Perhaps the production's clinching factor was the music, composed by Nitin Sawhney and Ashwin Srinivasan. Coupling folk (some tunes were highly reminiscent of Kneehigh's style) with musical traditions lifted from the performers' own cultures, all of the play's ditties were transformed into something moving and beautiful. A live musician, Tiken Singh, provided most of the ambience, but the music also elevated the roles of Amiens and the other (unnamed) Lord (played by Abram Wilson and T J Holmes), who played a variety of instruments and provided most of the vocals. Wilson is also a musician by trade, and the melodies created by the three underscored the action to beautiful effect, particularly during the delicate "Blow, blow thou winter wind" as Adam lay near-dead at Duke Ferdinand's fireside.

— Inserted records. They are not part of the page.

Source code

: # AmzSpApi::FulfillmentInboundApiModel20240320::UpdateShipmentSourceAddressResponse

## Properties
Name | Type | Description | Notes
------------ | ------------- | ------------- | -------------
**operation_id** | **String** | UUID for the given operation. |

Each act ended beautifully, emphasising Supple's eye for visual images that resound with an audience long after they've left the theatre. The first half closed with the banished Duke's camp lit only by firelight and Jaques reciting his speech on the seven ages of man. As he reached the seventh age, Adam was brought in, and Jaques aimed his closing comments at the dying man in Orlando's arms, in an uncomfortable reminder of mortality. By contrast, the second half closed with the four weddings, all drawn from a different cultural tradition (downing a glass of alcohol; tying hands together; jumping over a stick; exchanging garlands etc.) . This harmonious display provided a fittingly comfortable end that showed the displaced immigrants settled safely. A beautiful As You Like It (the first really good one I've seen!), and one that successfully addressed contemporary concerns while preserving the pastoral feel.
March 03, 2009
The National are doing a talk entitled Shakespeare Blogged on June 23rd, described thus:
Actor and RSC blogger Nick Asbury joins director and author Simon Reade for a light-hearted look at how Shakespeare the playwright would survive in today’s world of internet scrutiny and arts subsidy.
Nick did the RSC blog for the Histories way back when. Despite the title, sounds like it's not my particular area of Shakespeare blogging, and as the symposium I'm organising is the next morning, it's unlikely I'll be going to this talk. Be fascinated to hear how it is if anyone goes though!